*TASK SET*
(a) In the lasagna blog post, take the passage from "Some deviations below" up to and including "in the recipe." and write it out again, swapping "ground beef" for "ground pork".
(b) According to the lasagna blog post, what does Hazan's lasagna spread on the pasta layers instead of ricotta?
(c) Continue the lasagna blog post from the point where it stops.

Friday, March 29, 2013

Lasagna, Bolognese Style

Lasagna Bolognese

One of the great things about lasagna is how versatile it is. Last summer, I made a lasagna with seasonal vegetables, and at some point I hope to share with you my favorite fall version with roasted butternut squash, sage and goat cheese.

The version of lasagna most Americans know is the Italian-American one made with meat-tomato sauce and lots of cheese--ricotta, mozzarella and parmesan. Wanting to discover a more traditionally Italian method of making the dish, I went searching for a recipe by Marcella Hazan, widely credited as one of the foremost authorities on traditional Italian cooking.

I wished I'd had the foresight to just buy her cookbook, Essentials of Classic Italian Cooking, which I did pick up recently but not until after making the lasagna. Had I done so, I might have used homemade spinach noodles instead of the dried store-bought variety, which she says may save time but "you will be sadly shortchanged by the results." Er...sorry Ms. Hazan. Just don't use the "no boil" type, which I've not had good luck with unless the sauce is pretty thin, since they need the moisture to work right.

Bolognese Sauce

Regardless of how it could have been with homemade pasta, this lasagna was really quite good. Hazan's lasagna uses a bolognese sauce, which is like the meat-tomato Americans are familiar with but richer and made with more vegetables. Tomatoes are a component, rather than dominant. Instead of ricotta, the layers of pasta are spread with a thick béchamel. There's still plenty of parmesan, and I didn't miss the mozzarella.


The steps for making the béchamel were different than what I'm used to. Normally, when I make béchamel for mac & cheese, I add the milk all at once and whisk it with the butter and flour until it's thick. Here, the milk is added and whisked in gradually, which at first makes dough, but eventually with all the milk added makes a thick, rich sauce with the consistency of sour cream.

Carefully apportion your ingredients when you're ready to layer them. You don't want to run out of sauce before all the noodle layers are down.

Assembling lasagna

Like many dishes that have been around a very long time, the exact origin of lasagna is not clear, although it probably comes from ancient Greece. Of course back then, it wouldn't have had any tomatoes in it, since tomatoes are native to the Americas. I used half a can of Cento San Marzano peeled tomatoes, which are whole plum tomatoes canned in a thick tomato sauce. I froze the leftover tomatoes and sauce for later use.

Baked lasagna

Some deviations below from the original recipe:

  • As discussed above, I used regular dried lasagna noodles instead of homemade spinach noodles.
  • I used 1 lb. of ground beef instead of 3/4 lb.
  • The original béchamel uses 3 cups of milk, 6 tbsp. of butter, 4 1/2 tbsp. flour and 1/4 tsp. salt.
  • I used a little more parmesan at 1 cup than the 3/4 cup in the recipe.
  • Hazan dots the lasagna with butter before baking it, which I omitted.

Lasagna, Bolognese Style
Adapted from Baked Green Lasagna with Meat Sauce, Bolognese Style by Marcella Hazan from Essentials of Classic Italian Cooking

Makes 12 servings

1 lb. lasagna noodles (should be 18 noodles)

*EXCERPTED RECORDS*
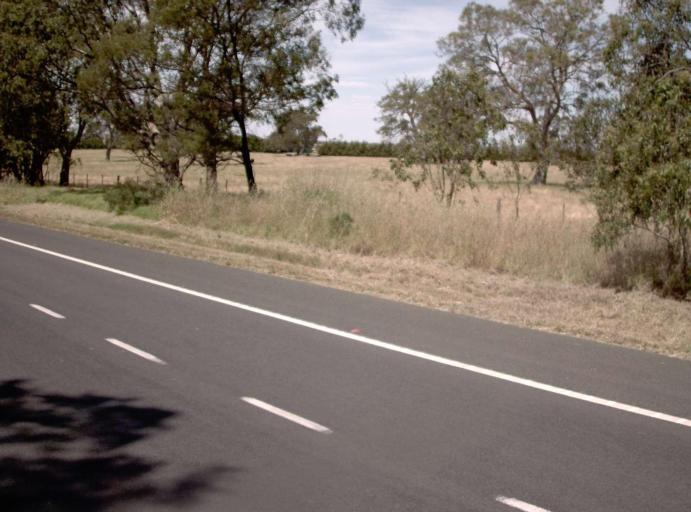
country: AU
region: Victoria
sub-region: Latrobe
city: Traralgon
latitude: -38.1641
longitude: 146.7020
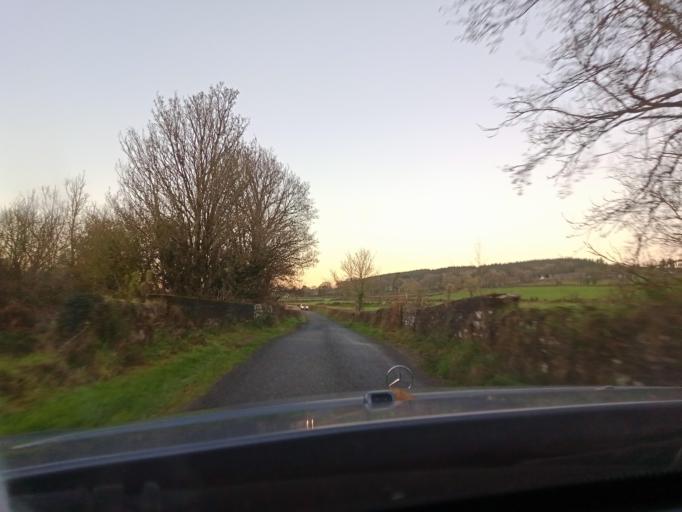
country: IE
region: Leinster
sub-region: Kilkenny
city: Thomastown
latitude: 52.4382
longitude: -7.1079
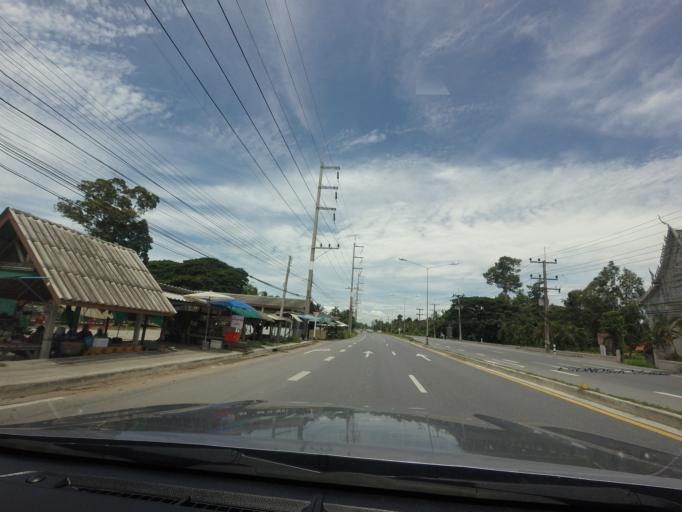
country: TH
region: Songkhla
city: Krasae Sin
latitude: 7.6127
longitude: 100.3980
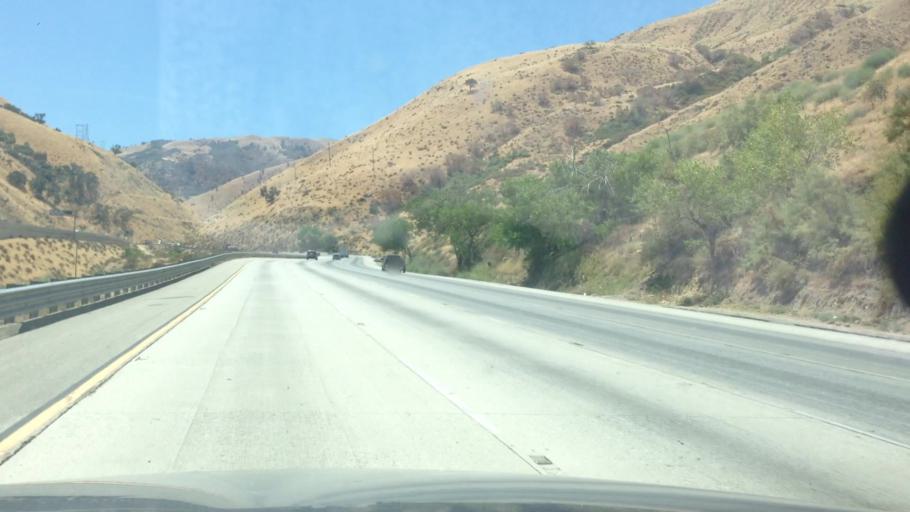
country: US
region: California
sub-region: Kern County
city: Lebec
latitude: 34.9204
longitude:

*ANSWERS GIVEN*
(a)
Some deviations below from the original recipe:

  • As discussed above, I used regular dried lasagna noodles instead of homemade spinach noodles.
  • I used 1 lb. of ground pork instead of 3/4 lb.
  • The original béchamel uses 3 cups of milk, 6 tbsp. of butter, 4 1/2 tbsp. flour and 1/4 tsp. salt.
  • I used a little more parmesan at 1 cup than the 3/4 cup in the recipe.

(b) A thick béchamel.

(c)
Butter (for greasing baking dish, about 1/2 tsp. should be enough)
1 cup grated parmigiano-reggiano cheese

Bolognese sauce:
1 tbsp. olive oil
3 tbsp. unsalted butter
1/2 cup chopped onion (I used half a sweet onion)
2/3 cup chopped celery (about 2 celery ribs)
2/3 cup chopped carrots (about 2 medium carrots)
1 lb. ground beef (recipe says "not too lean" so I used 90%)
Salt and fresh-ground black pepper
1 cup whole milk
1/8 tsp. nutmeg
1 cup dry white wine (I used a Chardonnay)
1 1/2 cups canned Italian peeled tomatoes cut up with their juice (this is about half a 28 oz. can; I used Cento San Marzano brand)

2 cups whole milk
4 tbsp. unsalted butter
4 tbsp. all-purpose flour

Make the bolognese sauce (takes about 4 hours, so plan ahead):

1. Heat a large sauté pan or Dutch oven over medium heat. Add butter and onion and cook until onion is translucent, about 5 minutes. Add celery and carrot and cook another 2 minutes. Add ground beef, salt and pepper to taste. Cook the beef until browned, breaking it up with a wooden spoon.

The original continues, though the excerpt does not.